Later on, when teaching at the federal institute, Koni had another important meeting, when he got to know a teacher from Boulder University who suggested he spend a year in Colorado.

Steffen actually stayed for two years, supported by Nasa, the US government’s space agency, for whom he carried out satellite measurements. Then two years after returning to Switzerland, Boulder University called him up with the offer of a specially created post, which was “impossible to refuse”.

Climate change

Since then he has lived the Swiss expatriate lifestyle – continuing to perfect his fondue cooking while working as a scientist with a deep concern for the environment.

“It’s worrying to know that Greenland holds all this fresh water and that the climate, although variable, has continued to heat up over the past five to ten years.

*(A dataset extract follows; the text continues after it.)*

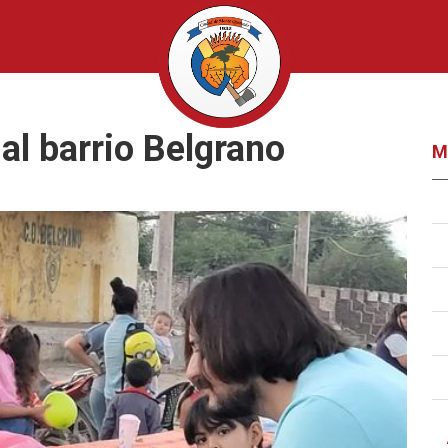
 al barrio Belgrano
M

How much longer do we have before all this ice melts into the ocean?”

The problem with water, he likes to point out, is that we have enough but not in the right places.

Climate change is expected to influence sea levels around the world – rising by up to seven metres if Greenland melts completely –and affecting densely populated areas. Higher temperatures will also lead to droughts and famines in many regions.

“We have to work on all parameters at the same time,” said Koni. “Hundreds of millions of people will have to move and we know how badly we are at dealing with population movements.”

But in the face of a shifting climate, the Swiss researcher is sure that all is not lost.

“We know how to save energy. Machines and cars can be made more efficient,” he reckons.

For Steffen, it is high time that society starts thinking about alternative energies that make a difference.

“Investing in clean energies exported to developing countries – in particular China – would have a considerable impact,” he told swissinfo. “In my opinion, if we develop good projects we can reduce greenhouse gas emissions while maintaining our standard of living.”

swissinfo, based on a French article by Pierre-François Besson in Greenland

Although Switzerland does not have a national polar research centre, it is able to study the Arctic and Antarctic regions via research carried out by Bern University, the Federal Institute of Technology in Zurich and Geneva University.

The International Polar Year is a large scientific programme focused on the Arctic and the Antarctic from March 2007 to March 2009.

It will involve over 200 projects, with thousands of scientists from over 60 nations examining a wide range of physical, biological and social research topics.

The Swiss Camp in Greenland was set up by Konrad Steffen and his colleagues from the Federal Institute of Technology in Zurich in 1990.

The nearest settlement, Ilulissat, is 70km away. At 1,100m above sea level on top of the ice cap, the camp is on the edge of the line marked by winter snowdrift and summer snow.

Recent data obtained at the site confirm the rise of temperatures and the accelerated movements of the ice sheets.

Using instruments at the camp, Steffen has been able to prove a 30 per cent increase in areas where snow is melting in Greenland.